Exercise: Reproduce verbatim the passage of the forum thread on identifying a relative's personality type, starting with "# Need help" and continuing through "or something else??".

# Need help typing. Is this an ENTJ? ISFJ? i dunno



## HiKids (Nov 25, 2019)

Okay- so I'm trying to type a relative of mine and i'm having a really hard time trying to figure out their type. Can you help me figure out which mbti? I can't tell if they are ENTJ, ENTP, ISFJ, ISTP or something else??

-----------------------------------------------------------------------------------------------------------------------

Person: Male adult

-can't tell if they are extroverted or introverted.
He is not shy and doesn't have any problems speaking their mind. He doesn't care if they hurt other people's feelings- they speak what is on their mind and have trouble admitting their emotions. This person can get angry easily and is very critical and judgmental. I would guess extrovert but they are more of a loner type and hates wasting time and complains so much about how they don't like people that they seem more introverted. Always a loner makes small talk at parties and then goes home early.

Raw data:
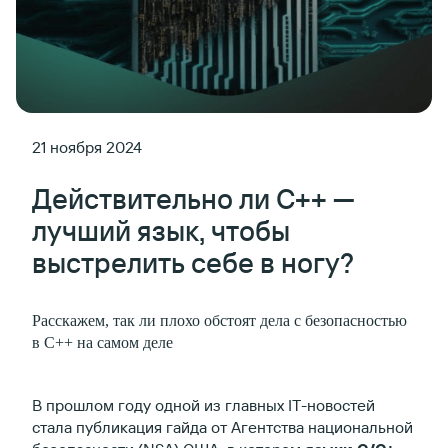
21 ноября 2024
Действительно ли С++ —
лучший язык, чтобы
выстрелить себе в ногу?
Расскажем, так ли плохо обстоят дела с безопасностью
в С++ на самом деле
В прошлом году одной из главных IT-новостей
стала публикация гайда от Агентства национальной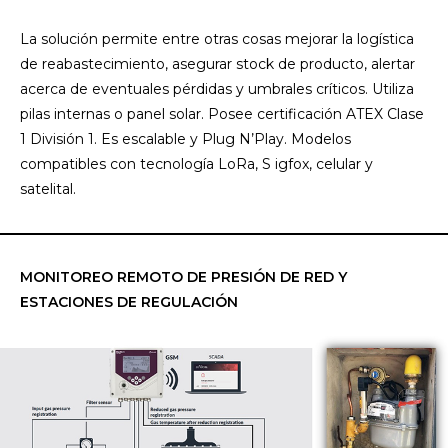
La solución permite entre otras cosas mejorar la logística
de reabastecimiento, asegurar stock de producto, alertar
acerca de eventuales pérdidas y umbrales críticos. Utiliza
pilas internas o panel solar. Posee certificación ATEX Clase
1 División 1. Es escalable y Plug N’Play. Modelos
compatibles con tecnología LoRa, S igfox, celular y
satelital.
MONITOREO REMOTO DE PRESIÓN DE RED Y
ESTACIONES DE REGULACIÓN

Task result:
# Need help typing. Is this an ENTJ? ISFJ? i dunno



## HiKids (Nov 25, 2019)

Okay- so I'm trying to type a relative of mine and i'm having a really hard time trying to figure out their type. Can you help me figure out which mbti? I can't tell if they are ENTJ, ENTP, ISFJ, ISTP or something else??